TASKS TO CARRY OUT —
#1 In the Easter morning dream account, what object on the porch does the dreamer choose to bring to life?
#2 Write the next part of the Easter morning dream account, picking up after its final sentence.

PASSAGE GIVEN —
= = = =
# Sleep and Dreams > Dream Gallery >  >  03/23/08 - My Easter Morning Healing Dream

## Clairity

*My Easter Morning lucid* *Dream (03/23/08)* (http://www.dreamviews.com/community/...041#post744041)

After almost 2 months of not so great lucids/recall, I finally had one of the most memorable lucids of my life.. below are the recollections of my lucid dream:

I realized that I was lucid but I couldn't see. It was like there was a heavy thick fog in front of my eyes. I reached up to rub my eyes and felt my glasses (which I never wear in my LDs). I take them off and my vision clears for a couple of seconds but then the fog rolls in again. I reach up and again remove my glasses and my vision clears again.. only temporarily. I start to get agitated thinking this was going to be how my dream would play out but I reminded myself to remain calm. I stated, "Clarity NOW!" but my vision didn't clear.

All of a sudden, my vision became crystal clear.. I recall trying to feel for things but I can't remember if that was the reason for the vividness I now experienced.

Now that my vision was clear I realized that I was a young man in this lucid but that fact didn't faze me at all. I also remembered the task of the month and that I had already planned on doing the advanced task of bringing something inanimate to life.

I see that I am in a small town and that there is a small house in front of me and decide that there may be something inside that I can use. I walk through the front door and am standing in the living room. I see people (mother/father/children) frozen in time sitting on the couch.. even the tv was still. I don't know why I didn't bring them to life but it never even crossed my mind to disturb this scene. I backed out of the room and went back through the front door.

I notice a small weather beaten cat statue curled up on the porch  and decided that it would be the perfect thing to bring back to life.

I kneel down and stroke it saying "live" and I feel it become real.. fur instead of clay.. breathing. But sadly I also realized that, even tho it was now real, it was sickly, old and beaten down in life as it had been in clay.

I immediately felt sorry for it and decided that being alive wasn't enough.. that I had to "heal" it. I put my hands again on its patchy fur and said lovingly yet firmly, "Heal!". The cat took a deep breath, I felt it relax under my hands and I could tell that it felt "better". It stood up and scampered off the porch.
= = = =
Stored data entries —
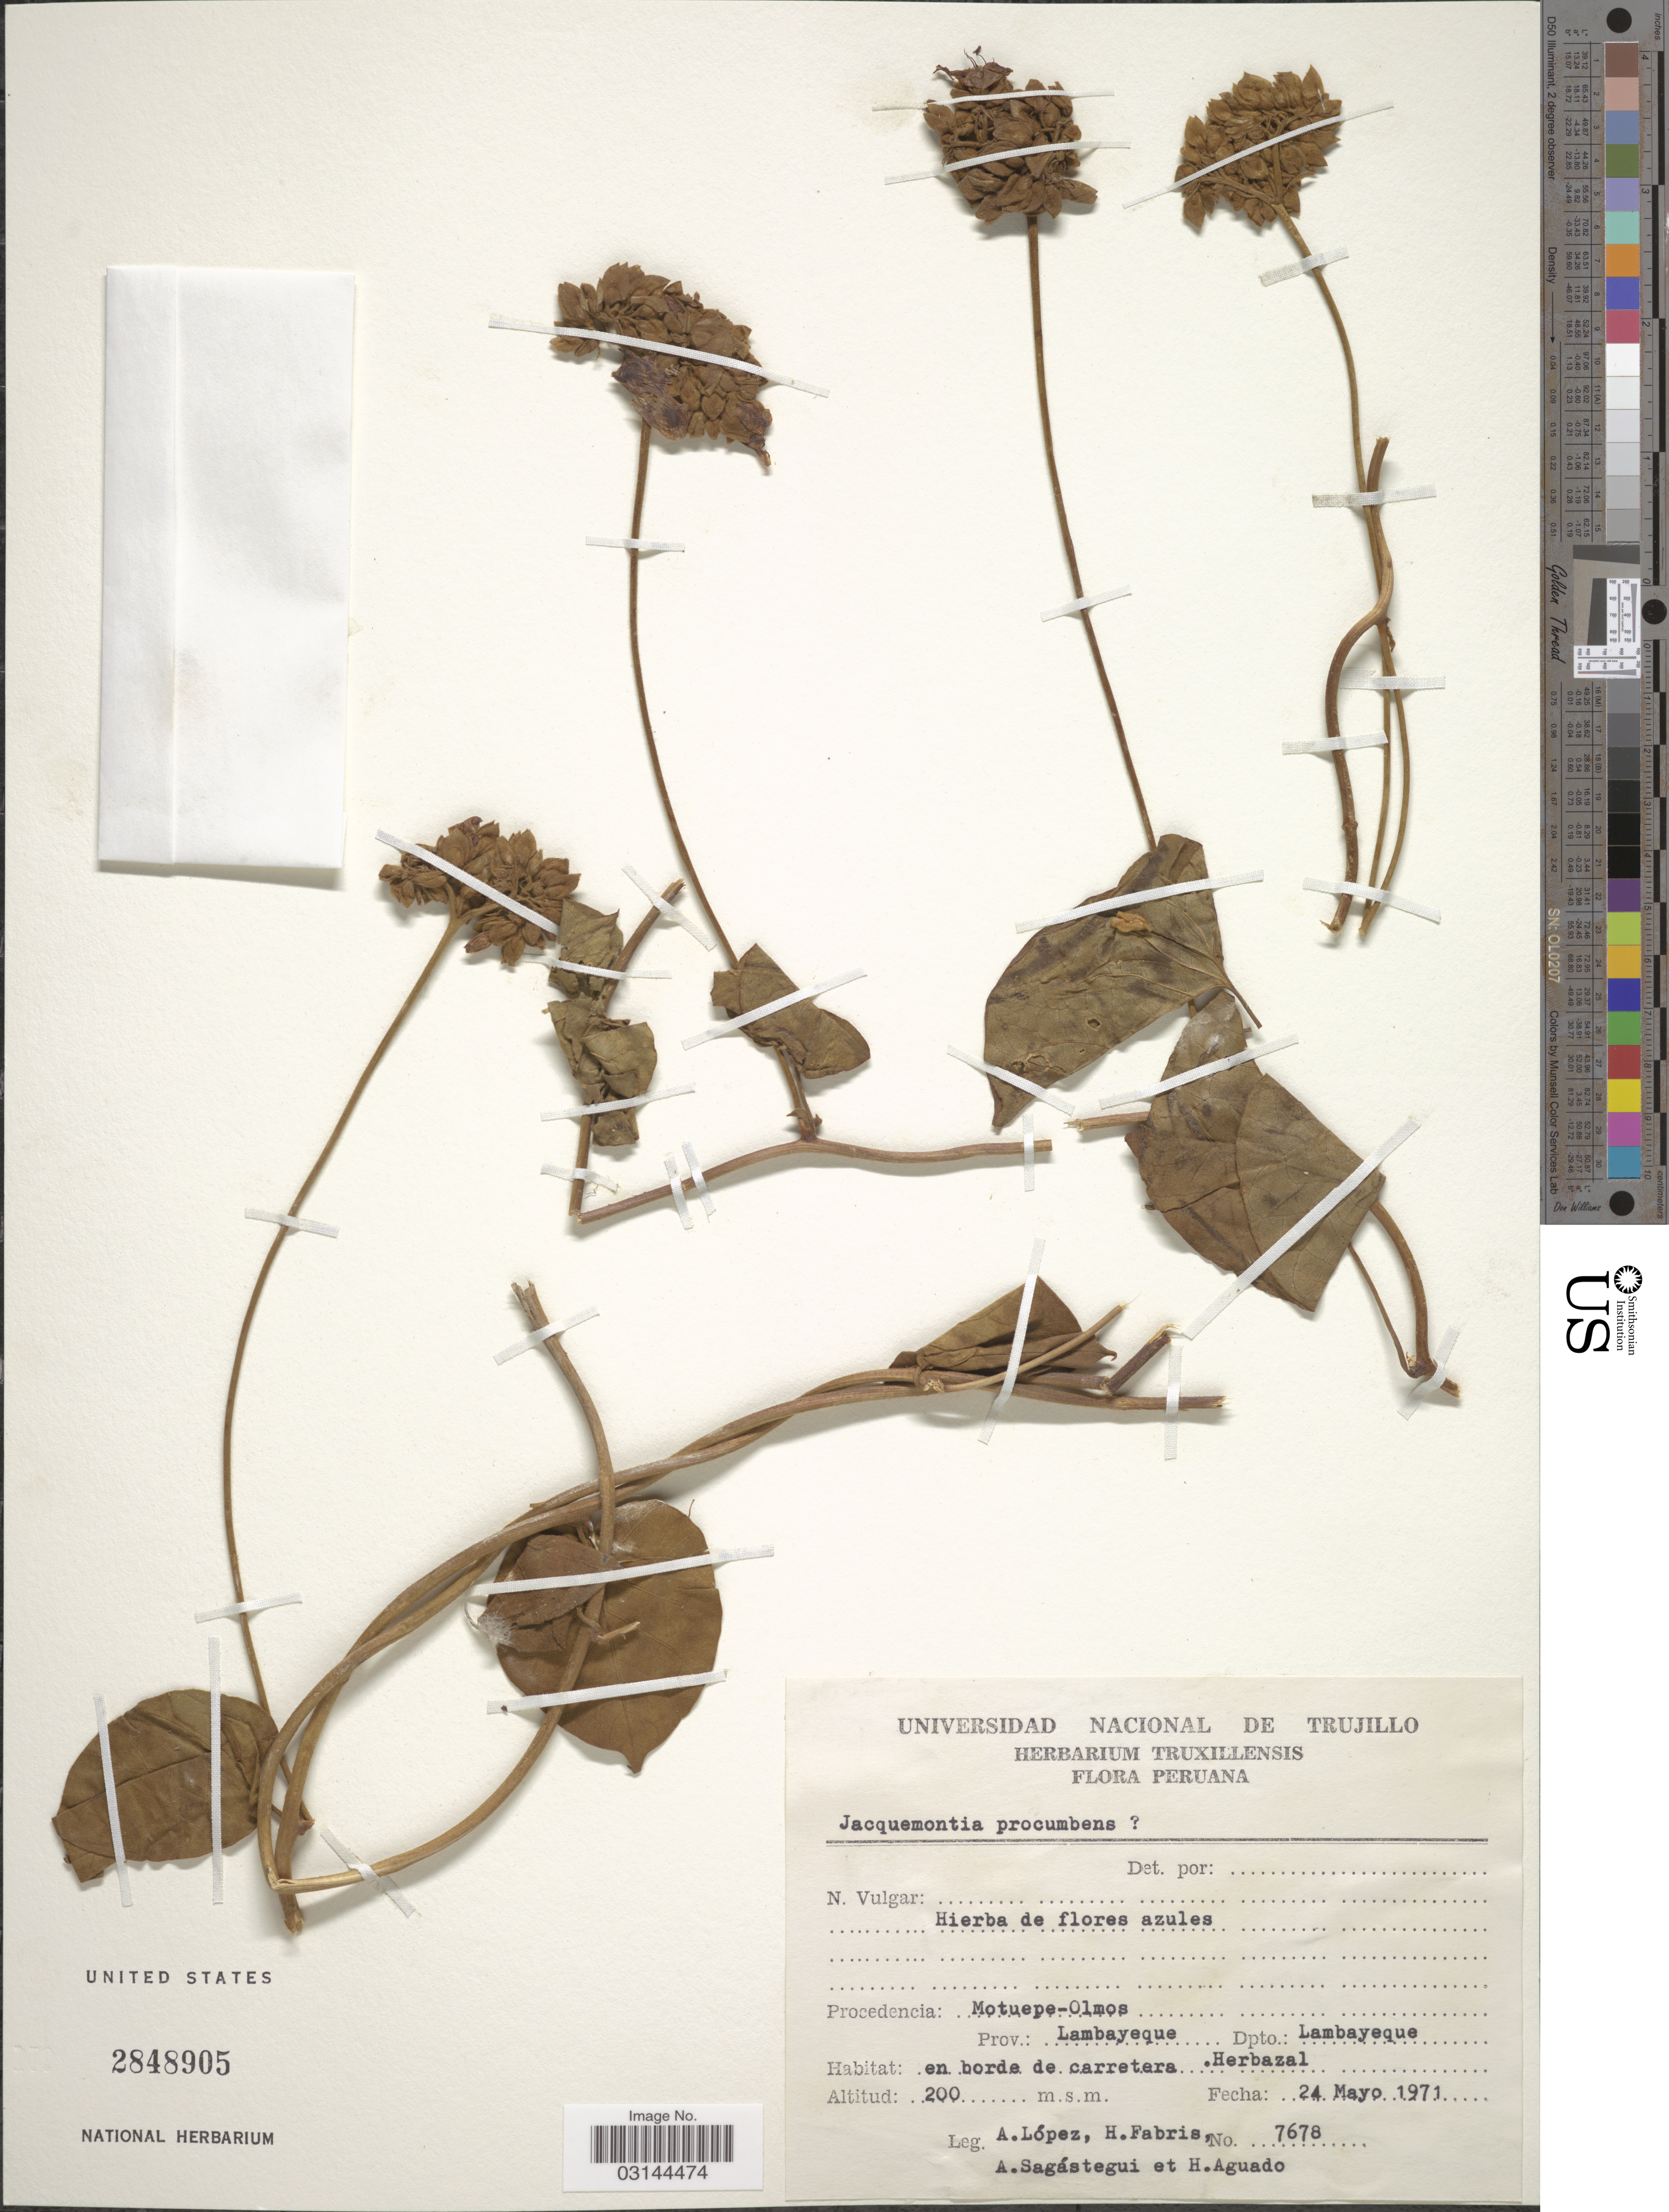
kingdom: Plantae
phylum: Tracheophyta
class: Magnoliopsida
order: Solanales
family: Convolvulaceae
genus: Jacquemontia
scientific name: Jacquemontia sp.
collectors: A. López, H. Fabris, A. Sagastegui & H. Aguado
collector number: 7678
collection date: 1971-05-24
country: Peru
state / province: Lambayeque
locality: Motuepe-Olmos. Prov.: Lambayeque. Dpto.: Lambayeque.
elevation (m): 200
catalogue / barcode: US 2848905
= = = =
PER-TASK ANSWERS —
#1 A small, weather-beaten cat statue curled up on the porch.

#2
I walked off the porch and down the street. I saw another old cat and decided to heal it as well but it had other ideas. It took off and I ran after it. I cornered it in an open garage that belonged to the local mechanic. I slowly reached out and ran my hands over its fur soothing it while quietly saying "heal". Its heart stopped racing and it too grew young and healthy again.

As I watched it run away, I notice a teenage boy and his father watching me. The garage was at the bottom of a grassy hill and I don't know how word spread but as I looked up from the open garage door.. I see people coming with their pets. Some were walking them.. others were being carried by their owners.

My spirit willed them to "hurry" because I wasn't sure how long my lucid dream would last. As they began to file past me, I yelled for the last few stragglers to hurry.. to run.. to get here as quickly as they could.

When all had entered and had taken a seat on the garage floor (about 30 or so), I told them that I didn't know how much time I had and that I would need their help.. their energy.. their love to heal all the pets in the room.

I asked them to touch their pets and to say/pray the word "heal" with me and to believe it to be so.

I thought that I would stand in front of the crowd and merely throw my healing energy but I found myself drawn to try to physically touch as many animals as possible before the dream ended.

I healed each animal laying my hands alongside their owners.. animals that could barely move began to jump in their owner's arms. The most memorable healing being that of a dog with glaucoma who's milky eyes ( http://farm1.static.flickr.com/3/5969571_5e094623f7.jpg ) slowly turned their normal color again.

When all had been healed and the garage empty except for the man and his son (who I by now had figured out were the owners), I sat with my back against the garage wall and took out my pen and notebook. I explained to them that I was dreaming and that if I didn't write this all down I would surely forget alot (if not all) of the details.

The man thought it strange.. but his son (who I gathered was kind of lazy) simply said, "Hey! He healed my bike!" and spun the back wheel while we all laughed. And while laughing.. I felt the dream end..

Once awake I went over the dream in my head realizing that I've rarely had a more satisfying dream.. lucid or otherwise. I could still feel the various textures of the animal's fur, the look of gratefulness in the eyes of the pets and their owners and I could still feel the warmth of the love in that garage.

I thank the angels of pure white light for this dream.

Happy Easter.

----------


## Oneironaut Zero

I just love this dream.  ::content::

----------


## gagaku

That one sounded very nice, and it's very nice of you to heal all of those animals!

----------


## Clairity

> That one sounded very nice, and it's very nice of you to heal all of those animals!



Thanks.. I still feel a warm glow when I think about i!  ::content::

----------


## Keitorin

That was lovely, I enjoyed reading it a lot. I love animals but can't do anything for them at the moment, so having a dream like that would be amazing and only affirm my dedication to helping them in the future, I think.  :smiley: 

Thank you for sharing!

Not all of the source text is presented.